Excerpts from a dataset
────────────────────
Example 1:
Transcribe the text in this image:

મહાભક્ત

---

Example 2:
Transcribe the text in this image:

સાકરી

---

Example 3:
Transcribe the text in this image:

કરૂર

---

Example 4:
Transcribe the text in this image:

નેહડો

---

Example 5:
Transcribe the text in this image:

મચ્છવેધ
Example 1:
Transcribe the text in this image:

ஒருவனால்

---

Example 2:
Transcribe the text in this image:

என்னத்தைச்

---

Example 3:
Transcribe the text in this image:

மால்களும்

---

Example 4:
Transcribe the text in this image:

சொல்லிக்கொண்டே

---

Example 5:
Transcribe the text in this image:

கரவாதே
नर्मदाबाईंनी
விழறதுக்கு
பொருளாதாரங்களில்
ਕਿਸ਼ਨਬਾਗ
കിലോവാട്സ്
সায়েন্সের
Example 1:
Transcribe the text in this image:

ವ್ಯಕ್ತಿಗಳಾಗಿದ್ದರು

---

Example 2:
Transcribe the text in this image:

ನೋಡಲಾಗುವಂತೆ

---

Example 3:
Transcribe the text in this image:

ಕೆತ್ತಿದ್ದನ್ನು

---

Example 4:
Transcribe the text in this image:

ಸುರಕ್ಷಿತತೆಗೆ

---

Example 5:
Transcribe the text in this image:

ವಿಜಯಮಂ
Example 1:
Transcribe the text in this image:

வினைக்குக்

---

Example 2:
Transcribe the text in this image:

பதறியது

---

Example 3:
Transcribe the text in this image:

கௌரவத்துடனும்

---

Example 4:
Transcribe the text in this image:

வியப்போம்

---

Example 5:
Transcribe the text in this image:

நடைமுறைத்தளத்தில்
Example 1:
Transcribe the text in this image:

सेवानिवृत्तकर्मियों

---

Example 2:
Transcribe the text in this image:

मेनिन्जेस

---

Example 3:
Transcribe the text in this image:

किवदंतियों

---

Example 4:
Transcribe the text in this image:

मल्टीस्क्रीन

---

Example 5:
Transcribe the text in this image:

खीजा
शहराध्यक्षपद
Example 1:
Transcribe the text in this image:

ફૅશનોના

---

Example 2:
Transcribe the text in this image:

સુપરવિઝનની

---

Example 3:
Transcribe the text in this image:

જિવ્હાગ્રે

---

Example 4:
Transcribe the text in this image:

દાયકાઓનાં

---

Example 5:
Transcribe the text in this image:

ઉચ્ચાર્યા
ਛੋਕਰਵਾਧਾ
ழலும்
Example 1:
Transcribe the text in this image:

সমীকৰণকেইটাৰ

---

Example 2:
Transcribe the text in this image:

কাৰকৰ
────────────────────
Task description:
Word-for-word copies of all the records are required.

Answer to this problem:
Example 1:
Transcribe the text in this image:

મહાભક્ત

---

Example 2:
Transcribe the text in this image:

સાકરી

---

Example 3:
Transcribe the text in this image:

કરૂર

---

Example 4:
Transcribe the text in this image:

નેહડો

---

Example 5:
Transcribe the text in this image:

મચ્છવેધ
Example 1:
Transcribe the text in this image:

ஒருவனால்

---

Example 2:
Transcribe the text in this image:

என்னத்தைச்

---

Example 3:
Transcribe the text in this image:

மால்களும்

---

Example 4:
Transcribe the text in this image:

சொல்லிக்கொண்டே

---

Example 5:
Transcribe the text in this image:

கரவாதே
नर्मदाबाईंनी
விழறதுக்கு
பொருளாதாரங்களில்
ਕਿਸ਼ਨਬਾਗ
കിലോവാട്സ്
সায়েন্সের
Example 1:
Transcribe the text in this image:

ವ್ಯಕ್ತಿಗಳಾಗಿದ್ದರು

---

Example 2:
Transcribe the text in this image:

ನೋಡಲಾಗುವಂತೆ

---

Example 3:
Transcribe the text in this image:

ಕೆತ್ತಿದ್ದನ್ನು

---

Example 4:
Transcribe the text in this image:

ಸುರಕ್ಷಿತತೆಗೆ

---

Example 5:
Transcribe the text in this image:

ವಿಜಯಮಂ
Example 1:
Transcribe the text in this image:

வினைக்குக்

---

Example 2:
Transcribe the text in this image:

பதறியது

---

Example 3:
Transcribe the text in this image:

கௌரவத்துடனும்

---

Example 4:
Transcribe the text in this image:

வியப்போம்

---

Example 5:
Transcribe the text in this image:

நடைமுறைத்தளத்தில்
Example 1:
Transcribe the text in this image:

सेवानिवृत्तकर्मियों

---

Example 2:
Transcribe the text in this image:

मेनिन्जेस

---

Example 3:
Transcribe the text in this image:

किवदंतियों

---

Example 4:
Transcribe the text in this image:

मल्टीस्क्रीन

---

Example 5:
Transcribe the text in this image:

खीजा
शहराध्यक्षपद
Example 1:
Transcribe the text in this image:

ફૅશનોના

---

Example 2:
Transcribe the text in this image:

સુપરવિઝનની

---

Example 3:
Transcribe the text in this image:

જિવ્હાગ્રે

---

Example 4:
Transcribe the text in this image:

દાયકાઓનાં

---

Example 5:
Transcribe the text in this image:

ઉચ્ચાર્યા
ਛੋਕਰਵਾਧਾ
ழலும்
Example 1:
Transcribe the text in this image:

সমীকৰণকেইটাৰ

---

Example 2:
Transcribe the text in this image:

কাৰকৰ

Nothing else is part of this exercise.